Saturday, September 23, 2006

Constellation No. 2

"On such occasions I felt ashamed of myself and went about Peiskam with my head low, but I was ashamed only in front of Frau Kienesberger, nobody else, because in the meantime I had become supremely indifferent to everyone else. I had no explanation to offer, for the word despair would have been just as ludicrous as the word mad. I couldn't expect somebody like Frau Kienesberger to take it seriously. It's hard enough to convince oneself by using such words, let alone a difficult person like Frau Kienesberger, who is anything but simple; people are always talking about simple folk, yet nobody is more difficult, more complicated indeed, than these so-called simple folk. One can't expect them to take words like despair and mad seriously. So-called simple people are in reality the most complicated people, and I find it increasingly difficult to get on with them."
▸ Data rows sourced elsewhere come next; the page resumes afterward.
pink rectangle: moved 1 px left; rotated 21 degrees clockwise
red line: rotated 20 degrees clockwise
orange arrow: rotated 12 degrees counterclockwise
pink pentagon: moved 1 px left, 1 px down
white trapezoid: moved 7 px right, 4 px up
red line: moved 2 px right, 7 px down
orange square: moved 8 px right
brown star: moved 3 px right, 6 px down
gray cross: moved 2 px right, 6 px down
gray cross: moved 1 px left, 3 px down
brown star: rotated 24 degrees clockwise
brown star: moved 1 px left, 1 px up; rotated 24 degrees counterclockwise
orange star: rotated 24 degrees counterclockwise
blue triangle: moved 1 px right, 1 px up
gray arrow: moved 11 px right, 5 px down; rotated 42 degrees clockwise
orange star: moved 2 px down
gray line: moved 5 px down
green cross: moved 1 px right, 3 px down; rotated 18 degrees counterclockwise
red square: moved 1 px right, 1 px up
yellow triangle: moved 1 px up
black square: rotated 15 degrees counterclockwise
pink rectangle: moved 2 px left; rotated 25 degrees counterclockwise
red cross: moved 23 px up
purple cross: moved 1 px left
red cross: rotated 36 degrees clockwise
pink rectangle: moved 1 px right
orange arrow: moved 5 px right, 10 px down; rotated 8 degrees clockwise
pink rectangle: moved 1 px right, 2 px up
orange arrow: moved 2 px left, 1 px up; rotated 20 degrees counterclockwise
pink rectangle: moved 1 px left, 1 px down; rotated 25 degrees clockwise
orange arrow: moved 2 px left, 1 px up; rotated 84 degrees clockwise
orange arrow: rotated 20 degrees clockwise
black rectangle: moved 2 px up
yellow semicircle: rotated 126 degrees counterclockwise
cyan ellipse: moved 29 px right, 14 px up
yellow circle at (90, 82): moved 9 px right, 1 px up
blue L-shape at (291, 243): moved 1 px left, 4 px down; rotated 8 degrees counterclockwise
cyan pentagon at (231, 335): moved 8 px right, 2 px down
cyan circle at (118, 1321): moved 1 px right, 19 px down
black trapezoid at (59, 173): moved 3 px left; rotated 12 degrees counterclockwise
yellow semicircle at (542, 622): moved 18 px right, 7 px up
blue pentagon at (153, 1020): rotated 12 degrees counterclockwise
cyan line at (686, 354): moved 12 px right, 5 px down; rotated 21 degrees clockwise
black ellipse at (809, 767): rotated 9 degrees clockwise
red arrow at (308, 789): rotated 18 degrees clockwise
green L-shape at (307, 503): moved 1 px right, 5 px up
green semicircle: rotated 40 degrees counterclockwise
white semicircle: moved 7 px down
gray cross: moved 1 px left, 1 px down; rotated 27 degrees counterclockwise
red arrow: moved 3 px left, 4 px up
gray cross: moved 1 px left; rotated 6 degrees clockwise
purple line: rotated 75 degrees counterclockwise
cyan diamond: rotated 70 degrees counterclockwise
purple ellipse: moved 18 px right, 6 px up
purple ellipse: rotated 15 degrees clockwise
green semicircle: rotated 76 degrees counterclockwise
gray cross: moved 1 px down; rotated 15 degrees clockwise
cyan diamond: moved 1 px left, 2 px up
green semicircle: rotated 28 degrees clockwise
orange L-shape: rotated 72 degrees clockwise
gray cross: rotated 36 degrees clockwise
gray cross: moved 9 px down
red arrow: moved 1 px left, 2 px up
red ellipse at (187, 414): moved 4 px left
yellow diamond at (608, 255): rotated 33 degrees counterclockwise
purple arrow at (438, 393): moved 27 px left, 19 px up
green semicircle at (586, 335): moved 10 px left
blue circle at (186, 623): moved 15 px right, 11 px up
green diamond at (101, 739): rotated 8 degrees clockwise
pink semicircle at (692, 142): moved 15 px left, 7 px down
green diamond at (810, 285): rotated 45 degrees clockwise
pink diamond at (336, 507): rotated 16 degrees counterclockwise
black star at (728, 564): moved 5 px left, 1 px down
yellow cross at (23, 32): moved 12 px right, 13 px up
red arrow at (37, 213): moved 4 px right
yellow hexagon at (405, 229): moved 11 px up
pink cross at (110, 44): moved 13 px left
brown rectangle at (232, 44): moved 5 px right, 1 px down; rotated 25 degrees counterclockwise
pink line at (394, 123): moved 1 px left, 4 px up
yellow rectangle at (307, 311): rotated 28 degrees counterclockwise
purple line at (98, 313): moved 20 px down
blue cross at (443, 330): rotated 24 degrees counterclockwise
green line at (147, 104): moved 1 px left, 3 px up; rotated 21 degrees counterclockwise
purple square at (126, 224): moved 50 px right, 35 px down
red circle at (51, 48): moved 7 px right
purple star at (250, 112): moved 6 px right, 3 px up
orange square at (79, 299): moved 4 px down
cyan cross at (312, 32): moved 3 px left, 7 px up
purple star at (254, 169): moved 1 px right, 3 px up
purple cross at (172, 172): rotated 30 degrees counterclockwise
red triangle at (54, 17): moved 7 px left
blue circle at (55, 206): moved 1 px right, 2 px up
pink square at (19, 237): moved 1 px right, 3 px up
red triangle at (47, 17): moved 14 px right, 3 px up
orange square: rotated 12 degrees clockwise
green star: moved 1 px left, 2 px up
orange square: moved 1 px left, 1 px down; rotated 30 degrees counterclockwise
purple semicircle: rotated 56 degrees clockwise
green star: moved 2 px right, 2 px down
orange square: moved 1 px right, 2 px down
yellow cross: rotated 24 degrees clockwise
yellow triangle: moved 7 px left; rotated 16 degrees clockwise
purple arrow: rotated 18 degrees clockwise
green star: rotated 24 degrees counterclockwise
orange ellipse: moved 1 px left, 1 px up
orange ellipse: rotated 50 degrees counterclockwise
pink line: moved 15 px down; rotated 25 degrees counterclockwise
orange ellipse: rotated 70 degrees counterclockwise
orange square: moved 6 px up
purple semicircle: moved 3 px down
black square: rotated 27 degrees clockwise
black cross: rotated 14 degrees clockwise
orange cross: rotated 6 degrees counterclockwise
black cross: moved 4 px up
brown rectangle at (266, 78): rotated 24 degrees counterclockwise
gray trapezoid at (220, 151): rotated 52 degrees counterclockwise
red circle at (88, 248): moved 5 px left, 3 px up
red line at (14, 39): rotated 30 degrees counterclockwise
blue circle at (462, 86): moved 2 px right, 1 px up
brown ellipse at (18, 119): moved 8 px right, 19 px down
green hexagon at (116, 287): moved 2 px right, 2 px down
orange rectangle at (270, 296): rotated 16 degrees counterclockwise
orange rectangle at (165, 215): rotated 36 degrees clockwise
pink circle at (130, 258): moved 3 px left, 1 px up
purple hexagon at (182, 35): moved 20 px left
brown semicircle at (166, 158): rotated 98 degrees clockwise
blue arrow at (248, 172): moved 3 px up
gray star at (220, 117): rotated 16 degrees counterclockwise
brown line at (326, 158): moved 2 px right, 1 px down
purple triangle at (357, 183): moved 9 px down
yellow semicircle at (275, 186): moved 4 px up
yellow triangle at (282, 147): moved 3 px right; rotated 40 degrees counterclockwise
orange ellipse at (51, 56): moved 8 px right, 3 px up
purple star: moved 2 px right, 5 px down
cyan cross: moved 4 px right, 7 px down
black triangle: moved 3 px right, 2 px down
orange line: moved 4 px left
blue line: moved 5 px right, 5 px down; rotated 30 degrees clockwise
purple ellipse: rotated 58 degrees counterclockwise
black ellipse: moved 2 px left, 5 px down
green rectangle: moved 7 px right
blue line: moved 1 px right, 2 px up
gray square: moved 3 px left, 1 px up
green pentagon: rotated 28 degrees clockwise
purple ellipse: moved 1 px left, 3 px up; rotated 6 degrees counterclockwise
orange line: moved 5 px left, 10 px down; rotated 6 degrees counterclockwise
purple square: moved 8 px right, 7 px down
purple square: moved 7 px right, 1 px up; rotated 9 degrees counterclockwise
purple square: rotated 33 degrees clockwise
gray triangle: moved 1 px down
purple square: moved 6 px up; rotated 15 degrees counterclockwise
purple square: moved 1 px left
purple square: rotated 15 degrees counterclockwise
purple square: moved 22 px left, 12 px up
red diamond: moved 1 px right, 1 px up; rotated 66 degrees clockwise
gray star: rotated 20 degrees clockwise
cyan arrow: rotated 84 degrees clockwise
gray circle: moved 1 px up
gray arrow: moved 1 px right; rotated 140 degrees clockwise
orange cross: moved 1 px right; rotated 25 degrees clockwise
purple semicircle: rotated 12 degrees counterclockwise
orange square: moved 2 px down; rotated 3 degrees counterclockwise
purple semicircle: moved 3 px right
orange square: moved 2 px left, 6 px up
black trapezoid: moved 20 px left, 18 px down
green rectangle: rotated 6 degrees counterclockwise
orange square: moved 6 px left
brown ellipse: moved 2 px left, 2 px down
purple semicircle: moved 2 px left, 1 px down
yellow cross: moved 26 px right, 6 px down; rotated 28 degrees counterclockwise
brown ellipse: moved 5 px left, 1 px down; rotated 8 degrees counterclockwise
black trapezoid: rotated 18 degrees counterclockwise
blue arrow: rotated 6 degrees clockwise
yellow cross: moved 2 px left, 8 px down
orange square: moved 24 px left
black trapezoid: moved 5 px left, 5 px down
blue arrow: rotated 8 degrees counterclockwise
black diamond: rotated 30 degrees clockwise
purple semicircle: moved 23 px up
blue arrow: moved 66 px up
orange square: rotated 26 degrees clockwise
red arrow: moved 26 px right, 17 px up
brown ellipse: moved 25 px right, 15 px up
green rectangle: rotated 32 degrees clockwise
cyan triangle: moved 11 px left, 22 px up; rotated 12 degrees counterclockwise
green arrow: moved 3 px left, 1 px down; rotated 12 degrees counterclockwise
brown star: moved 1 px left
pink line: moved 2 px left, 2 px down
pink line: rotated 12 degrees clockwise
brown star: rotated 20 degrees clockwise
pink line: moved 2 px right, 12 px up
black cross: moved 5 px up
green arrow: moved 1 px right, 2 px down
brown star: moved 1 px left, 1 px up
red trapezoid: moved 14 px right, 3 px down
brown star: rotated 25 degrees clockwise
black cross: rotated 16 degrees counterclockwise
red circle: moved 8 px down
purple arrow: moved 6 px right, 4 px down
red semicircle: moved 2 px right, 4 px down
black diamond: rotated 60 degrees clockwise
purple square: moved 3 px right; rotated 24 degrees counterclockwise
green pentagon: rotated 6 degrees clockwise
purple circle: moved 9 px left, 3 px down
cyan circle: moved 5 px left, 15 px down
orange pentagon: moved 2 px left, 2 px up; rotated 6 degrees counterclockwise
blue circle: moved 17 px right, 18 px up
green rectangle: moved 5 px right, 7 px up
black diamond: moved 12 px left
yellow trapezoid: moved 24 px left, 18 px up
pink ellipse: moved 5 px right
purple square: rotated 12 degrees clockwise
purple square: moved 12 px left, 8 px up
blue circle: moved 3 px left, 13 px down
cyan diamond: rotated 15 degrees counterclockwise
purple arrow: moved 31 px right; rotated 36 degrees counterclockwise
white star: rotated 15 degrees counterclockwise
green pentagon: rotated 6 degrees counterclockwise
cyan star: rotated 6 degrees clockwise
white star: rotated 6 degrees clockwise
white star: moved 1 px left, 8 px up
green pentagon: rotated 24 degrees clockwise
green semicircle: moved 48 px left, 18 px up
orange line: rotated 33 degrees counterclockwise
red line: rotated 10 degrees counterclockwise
Thomas Bernhard, Concrete (1982), translated by David McLintock (New York, 1984): pp. 98-99.


"'You describe him as a kind of automatic dummy, with a mental antenna that responds to junk in the air--more precisely, to junk in the air that is blowing around more and more obviously, getting more and more widely accepted--and who thinks that that antenna is the most important part of the radio of his brain, its function being receiver as well as transmitter. What is so new about that?'

He is not a dummy, and his mind is far from being simple.

'Yes, I know your argument: that simple people are not simple at all; that, as a matter of fact, they are very complex--'

And that people's minds are becoming more and more complex, which does not of course mean that they are becoming more intelligent."

John Lukacs, "1966" from A Thread of Years (New Haven, 1999): p. 454-5.